-- WHAT NEEDS TO BE DONE --
Say whether each statement agrees with the text below, answering yes or no and quoting the deciding words: 1. The body stream may be requested immediately after a call to post_form(). 2. In nonblocking mode, an EOF from the returned stream always marks the actual end of file. 3. If preserve_status() is called and the next attempt also fails, the worse of the two status codes is returned.

-- TEXT --

Returns a newly-allocated istream suitable for reading the body of the document. This may only be called immediately after a call to get_document() or post_form(), or after a call to run() has returned false.

Note that, in nonblocking mode, the returned stream may report an early EOF, even before the actual end of file. When this happens, you should call stream->is_closed() to determine whether you should attempt to read some more later.

The user is responsible for passing the returned istream to close_read_body() later.

bool post_form(DocumentSpec const &url, std::string const &body): Posts form data to a particular URL and retrieves the response.

void preserve_status(void)

Preserves the previous status code (presumably a failure) from the previous connection attempt. If the subsequent connection attempt also fails, the returned status code will be the better of the previous code and the current code.

This can be called to daisy-chain subsequent attempts to download the same document from different servers. After all servers have been attempted, the final status code will reflect the attempt that most nearly succeeded.

-- PROVIDED MATERIAL --
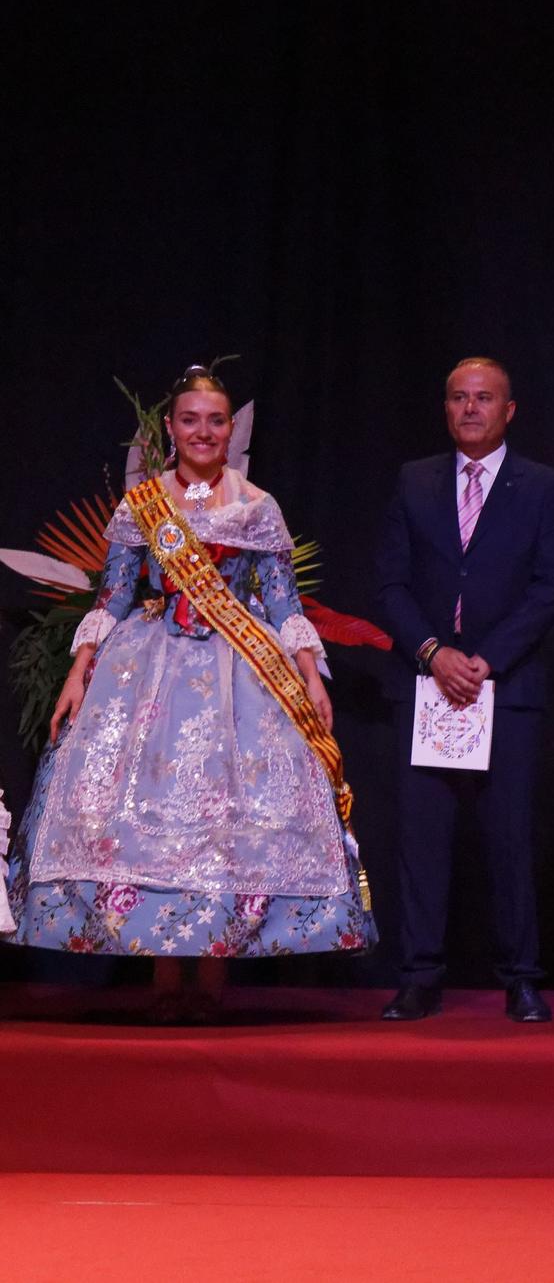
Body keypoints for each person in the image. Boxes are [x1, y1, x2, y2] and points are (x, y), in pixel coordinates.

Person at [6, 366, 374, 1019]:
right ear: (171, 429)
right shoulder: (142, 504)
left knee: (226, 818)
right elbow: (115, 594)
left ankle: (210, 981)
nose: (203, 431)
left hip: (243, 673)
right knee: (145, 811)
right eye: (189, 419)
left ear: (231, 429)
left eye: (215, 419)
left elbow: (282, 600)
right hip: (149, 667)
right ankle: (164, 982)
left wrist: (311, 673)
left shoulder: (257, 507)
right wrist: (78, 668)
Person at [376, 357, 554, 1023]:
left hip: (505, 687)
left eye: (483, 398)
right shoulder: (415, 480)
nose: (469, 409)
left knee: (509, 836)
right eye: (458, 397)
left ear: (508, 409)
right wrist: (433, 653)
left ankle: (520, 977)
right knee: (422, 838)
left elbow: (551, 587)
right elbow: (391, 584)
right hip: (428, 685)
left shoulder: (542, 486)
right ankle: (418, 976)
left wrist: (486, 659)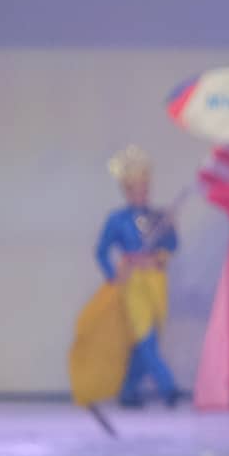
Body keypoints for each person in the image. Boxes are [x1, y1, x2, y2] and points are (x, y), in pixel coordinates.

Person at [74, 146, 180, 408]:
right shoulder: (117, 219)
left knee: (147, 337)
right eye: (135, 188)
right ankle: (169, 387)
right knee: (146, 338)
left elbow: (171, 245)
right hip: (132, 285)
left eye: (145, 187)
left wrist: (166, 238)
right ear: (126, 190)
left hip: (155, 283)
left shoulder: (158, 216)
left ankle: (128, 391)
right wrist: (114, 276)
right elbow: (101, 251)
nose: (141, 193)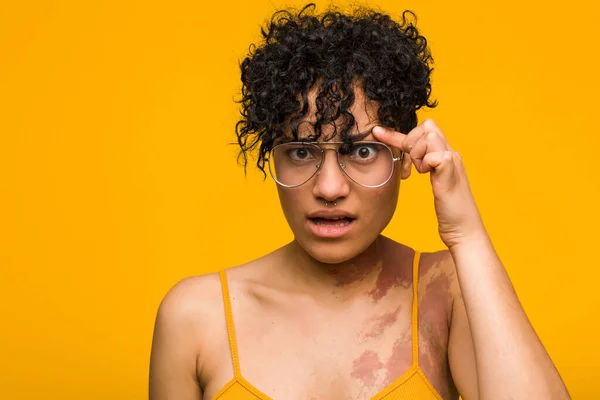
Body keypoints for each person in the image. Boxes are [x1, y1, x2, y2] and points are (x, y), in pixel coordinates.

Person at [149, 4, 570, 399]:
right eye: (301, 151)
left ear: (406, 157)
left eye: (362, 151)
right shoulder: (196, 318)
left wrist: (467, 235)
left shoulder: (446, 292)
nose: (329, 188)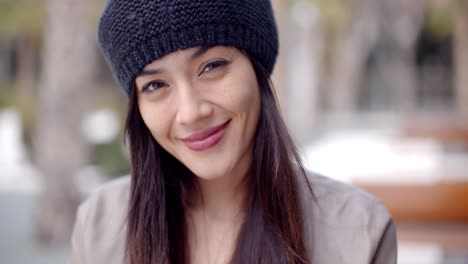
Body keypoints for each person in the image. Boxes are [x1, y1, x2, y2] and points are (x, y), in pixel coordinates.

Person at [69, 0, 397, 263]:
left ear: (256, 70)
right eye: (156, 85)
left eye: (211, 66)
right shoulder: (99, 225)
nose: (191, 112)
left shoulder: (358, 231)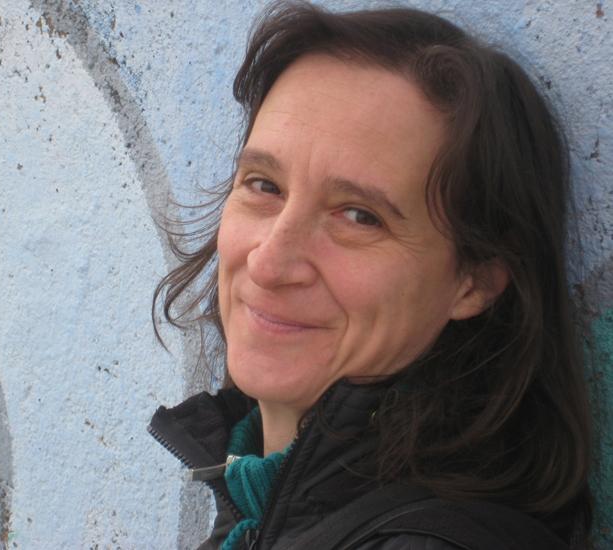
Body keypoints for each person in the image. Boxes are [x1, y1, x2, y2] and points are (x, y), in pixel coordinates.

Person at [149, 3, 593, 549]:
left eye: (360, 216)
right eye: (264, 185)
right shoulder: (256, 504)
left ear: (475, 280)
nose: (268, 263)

-- ANSWER TO THE PROBLEM --
1. Yes: "This may only be called immediately after a call to get_document() or post_form()"
2. No: "the returned stream may report an early EOF, even before the actual end of file"
3. No: "the returned status code will be the better of the previous code and the current code"